Why is this interesting?

• Not just prevention, but also “biology.” It’s not about “whoever is more active has a better test,” but about the connection with molecular markers of Alzheimer’s disease in the blood. It’s especially important that the associations persisted after taking into account the amyloid load on PET, but Aβ42/40 was not associated with activity — a hint that movement may have a stronger effect on tau/neurodegeneration than on amyloid.
• Window of opportunity.

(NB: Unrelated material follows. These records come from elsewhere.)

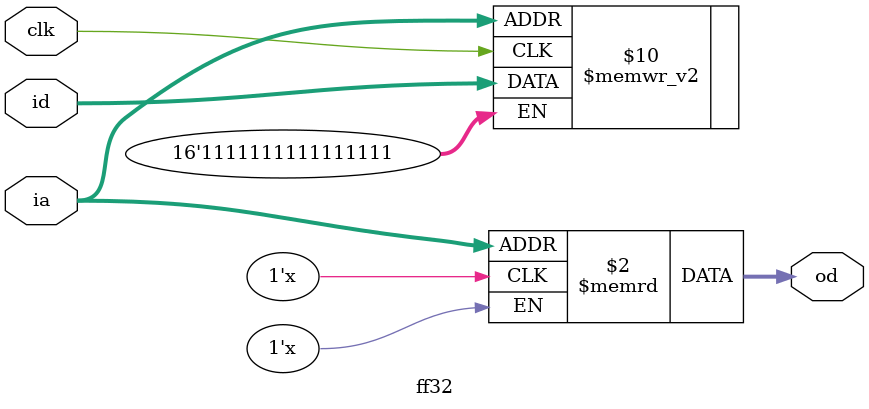
<source format=v>
module ff32 (
	input [15:0] id, output [15:0] od,
	input [4:0] ia, input clk
);
reg [15:0] mem [0:31];
assign od = mem[ia];
always @ (posedge clk) 
	mem[ia] <= id;
endmodule

</source>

More pronounced connections in 65+ and in those with existing disorders indicate: it is not too late to start, even when problems are noticeable.

What this does not prove

• The design is cross-sectional: we see associations, not causal evidence. Reverse causality is possible (poorer cognition → less movement).
• Activity - self-report (part - from the words of caregivers), errors are possible.
• One country, one health care system - let's generalize with caution.

What to do today

• Move regularly. WHO guidelines: 150–300 minutes of moderate or 75–150 minutes of vigorous aerobic activity per week + 2 days of strength training. Walking at a “conversational speed”, Nordic walking, exercise bike, swimming are good starters; add balance exercises.
• Routine is important. Divide it into 5-6 short sessions a week; even 10-15 minutes makes sense if it’s systematic.
• For MCI or dementia: choose simple, safe exercises, involve your family/physical therapy instructor; monitor your blood pressure, pulse, and hydration.

Conclusion

Physical activity in the elderly is associated not only with better tests, but also with “silent” markers in the blood — lower pTau-217 and NfL, especially in those aged 65+ and with cognitive impairment. This is not yet proof of causality, but the signal is powerful: movement is one of the most realistic ways to slow the path to cognitive decline, acting both “through the blood” and directly through the vessels, plasticity and endurance of the brain. Now we need longitudinal and interventional studies to translate associations into proven recommendations for “how much, how and to whom”.